Передвинутый, я опять окунулся в мою личную нирвану. Никаких эмоций, бездонное небо, солнце, нагревающее плечи, сжигающее уши и, если приподнять голову, надбровные дуги. Никаких желаний. Скулы и лицо постно обтягивает кожа. Жиров в рационе практически нет, и потому мы выглядим более постными, чем самые голодные монахи. Ну да, порой наш суп покрыт пленкой подозрительной и маслянистой, но это ОНО не усваивается никак организмом. Это заходит в полость рта и выбрасывается через задницу. Только и всего. От скудного рациона в колонии я сделался в несколько раз святее, чем был в тюрьме. Я скоро начну левитировать, то есть подниматься над серым асфальтом колонии. И буду висеть над ним. Еще в тюрьме мертвые стали мне ближе живых. Тогда я уже написал «Священные монстры». А в колонии я уже достиг умения когда угодно выходить из ситуации и входить в метафизический мир: летать беспрепятственно по Истории, проноситься над шершавыми боками ледяных железных и каменных планет или мог ползти тараканом по влажной плоти девочки с портрета. Колония! Наши офицеры! Наши козлы! Да что они могут такому сделать, как я, если я достиг этой безболезненной легкой святости. Какой там Приставкин, я дошел до того, что у меня появилась надежда выйти по УДО, Хозяин ведь зря не стал бы меня готовить, а мне все равно! Этого я от себя ожидал. Я так и думал, что доиграюсь с огнем, дойду однажды до того, что воспарю над вертухаями, дубаками, супами и кашами и что неволя, что воля будут мне единым временем.
Меня забрал Евстафьев, идущий к нам в 13-й отряд. Капитан сказал мне, что у него были на меня большие виды, что мои предложения (я по его просьбе сочинил две страницы предложений, среди прочего я предлагал читать заключенным лекции по пониманию истории и поведению человека в обществе) кажутся ему интересными. Но, кажется, так он понял сегодня по поведению Хозяина, меня придется проводить по УДО. Капитан вздохнул, может быть, ему хотелось меня помучить. Чуть позже он наказал Юрку Карлаша неделей строевых занятий на плацу только за то, что Юрка завел журнал не того вида, который он, наш психиатр, велел изготовить. Скажу, что Евстафьев, этот бэби-фэйс, распорядился приклеить к журналу большой конверт, где должны были располагаться психологические карточки заключенных, ну, там, сангвиник зэк или холерик, болел ли по психической части. Много всего на самом деле, психанкета из двадцати восьми вопросов… В наказание Юрка должен был после ужина и до отбоя несколько часов топать с другими наказанными по плацу. Он приходил изнуренный и усталый. Хромого, его бэби-фэйс наказал чрезмерно. У Юрки вообще нет недостатков. За что такого?

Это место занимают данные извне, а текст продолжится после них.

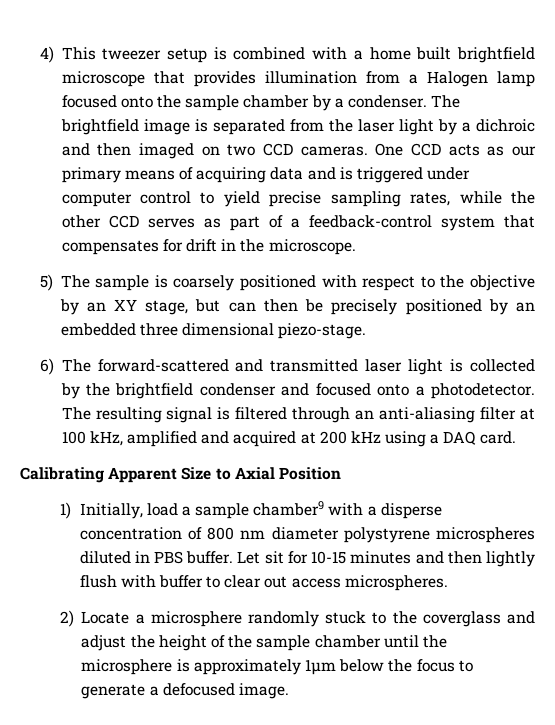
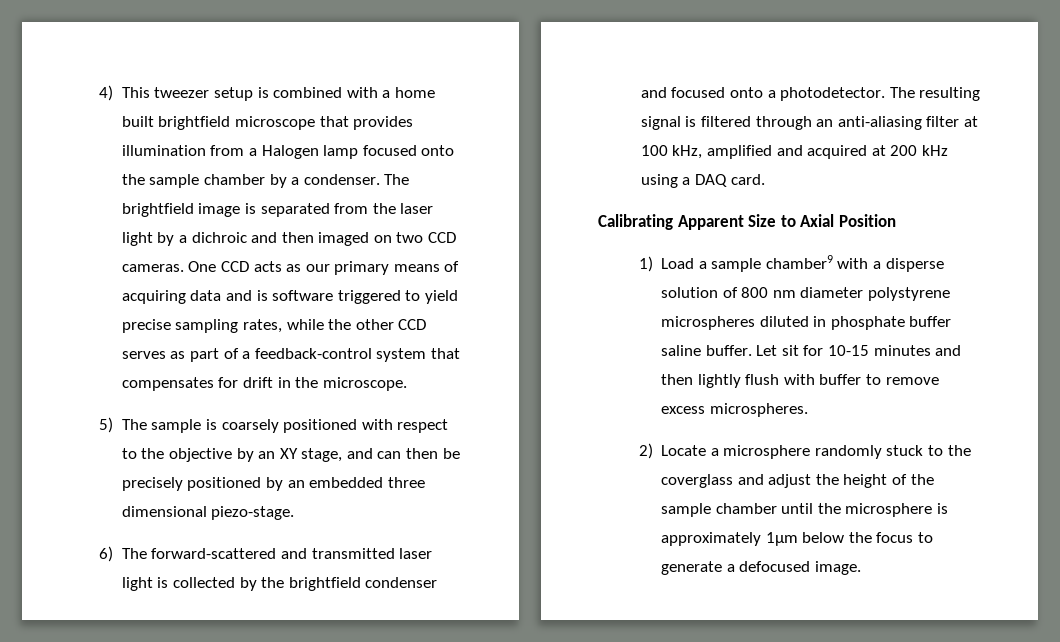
[356,167,471,183] [61,191,192,207] triggered under computer control -> [272,290,401,304] software triggered
[195,299,221,312] but -> [346,448,373,459] and
[79,503,178,519] Initially, load -> [661,258,695,269] Load
[79,527,182,540] concentration -> [661,287,719,298] solution
[153,551,183,564] PBS -> [830,316,952,330] [661,345,702,356] phosphate buffer saline
[224,575,341,588] clear out access -> [885,377,939,385] [661,406,706,414] remove excess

Если б Евстафьев наказал бы меня, он бы не мог меня наказать. Так как я достаточно снабжен уменьями, чтобы превратить наказание в удовольствие. Во время марша строевым я взвинчиваюсь, сатанею от удовольствия, топаю с наслаждением, вхожу в непонятный мне самому галлюцинаторный азарт и готов идти хоть до Берлина. Конечно, я могу устать, как и все, но тогда я упаду. И упасть после такого напряжения, я знаю, будет также огромным удовольствием. Такой, как я, наверное (это предстоит еще выяснить опытным путем), может получить наслаждение и от смерти. Во всяком случае, я точно сорвался с цепи, сорвался, и что со мной сделаешь. Меня не вернуть к обычным эмоциям человека.
– Ну как, – спросил меня Юрка вечером, – зачем вызывали?
– Сообщили, что перенесли решение по УДО, отложили до следующего раза, когда соберется комиссия.
– Ну, – оживился Юрка. – Такого не бывает!
– Сам Хозяин сказал.
– Точно домой скоро пойдешь, – заявил Юрка.
Я не решился сообщить ему, что мне и здесь хорошо. Это звучало бы кощунственно. Ему было бы обидно. И он мне не поверил бы.
Я не решился сказать ему, что между аквариумами с рыбками и портретом девочки на стене я чувствую себя более святым, и загадочным, и чистым, чем буду чувствовать на воле, где все вульгарно и нет нужных градусов святости и монашества. Я не решился сказать ему, что страдание очищает, а те условия, в которых мы живем, может быть, наилучшие для существования духа. Я не сказал ему, что здесь полное торжество метафизики достигнуто. Правда, оно никому из нашего отряда не нужно. Да и из всей колонии №13. Только мне оно нужно, это торжество метафизики.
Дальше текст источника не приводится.